• [Verifica la comprensione]
A – Restituisci il passo del testo su Claudio Verna che comincia con le parole "Periodicamente mi incontro" e si chiude dopo "riafforare alla memoria.", senza cambiare nulla.
B – Nel testo su Claudio Verna, con che cosa l'artista accompagna i gesti mentre mostra i quadri? Elencale tutte.

• [Estratto della pagina]
1987 - Filiberto MennaClaudio Verna, La notte di S. Silvestro, catalogo personale Studio Ghiglione, Genova, febbraio 1987

Periodicamente mi incontro con Claudio Verna, ormai da moltissimi anni, e il mio compito diventa a un tempo più facile e più difficile, giacché l’artista e il crìtico s’intendono con empatetica immediatezza quasi su tutto mentre i margini di parola si fanno più stretti. Meglio far parlare, allora, direttamente l’artista, tentare una costruzione del discorso critico attraversando i suoi pensieri e le sue parole. Nel suo studio mi sfilano dinanzi i quadri degli ultimi anni, che Verna stacca dalle pareti e li mostra con un ritmo giusto, né troppo lento né troppo veloce, accompagnando i gesti con poche parole di commento, una indicazione tematica, una data, qualche sottolinea­tura di ordine linguistico, una associazione con opere più remote che un segno o una stesura di colore fanno improvvisamente riafforare alla memoria.

• [Materiale estratto]
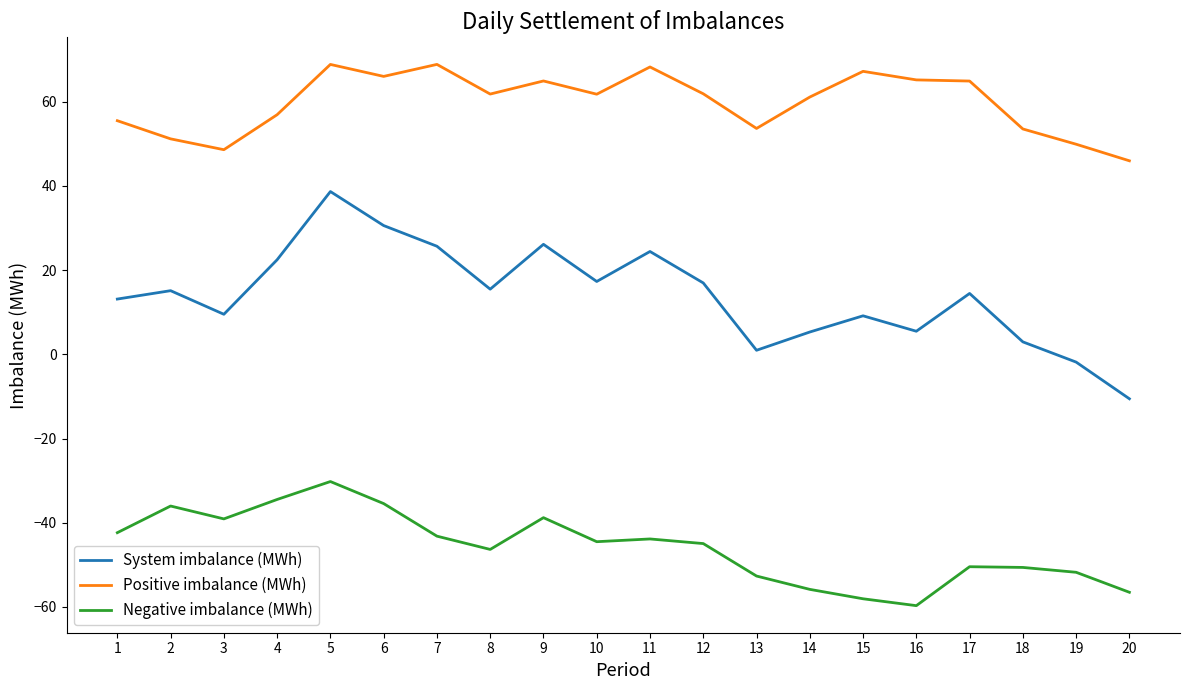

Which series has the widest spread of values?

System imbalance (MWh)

--

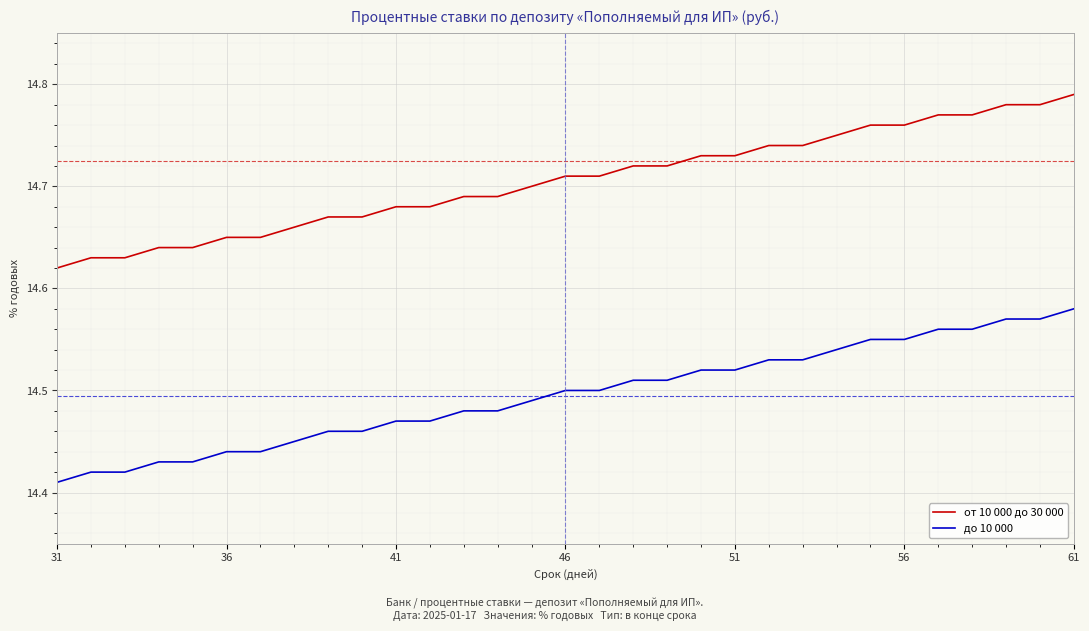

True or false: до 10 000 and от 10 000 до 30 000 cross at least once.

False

...

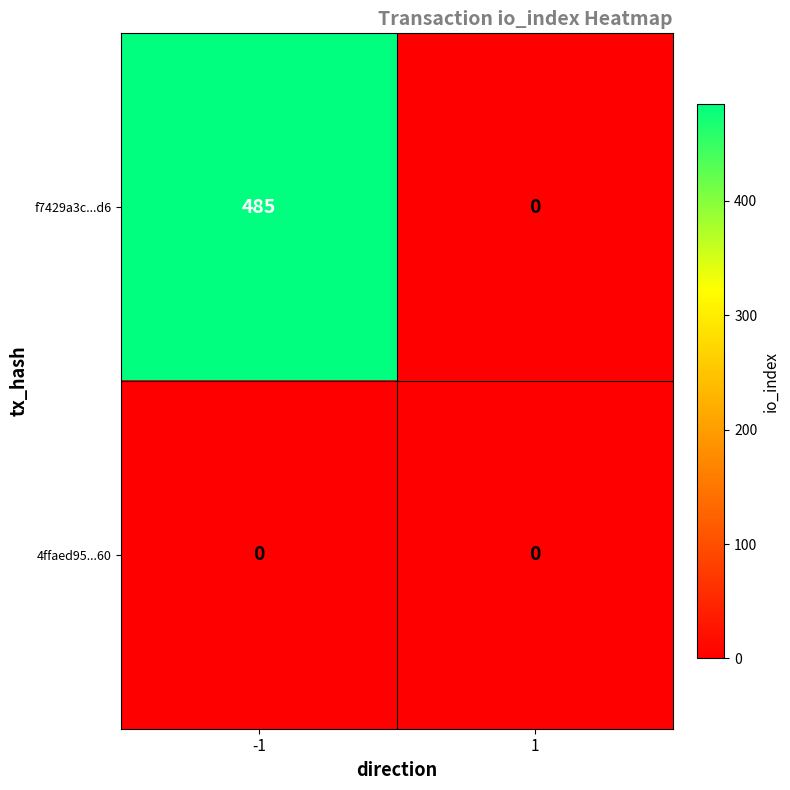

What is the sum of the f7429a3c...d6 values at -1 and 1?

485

• [Risposte scritte]
A –
Periodicamente mi incontro con Claudio Verna, ormai da moltissimi anni, e il mio compito diventa a un tempo più facile e più difficile, giacché l’artista e il crìtico s’intendono con empatetica immediatezza quasi su tutto mentre i margini di parola si fanno più stretti. Meglio far parlare, allora, direttamente l’artista, tentare una costruzione del discorso critico attraversando i suoi pensieri e le sue parole. Nel suo studio mi sfilano dinanzi i quadri degli ultimi anni, che Verna stacca dalle pareti e li mostra con un ritmo giusto, né troppo lento né troppo veloce, accompagnando i gesti con poche parole di commento, una indicazione tematica, una data, qualche sottolinea­tura di ordine linguistico, una associazione con opere più remote che un segno o una stesura di colore fanno improvvisamente riafforare alla memoria.

B –
- poche parole di commento
- una indicazione tematica
- una data
- qualche sottolineatura di ordine linguistico
- una associazione con opere più remote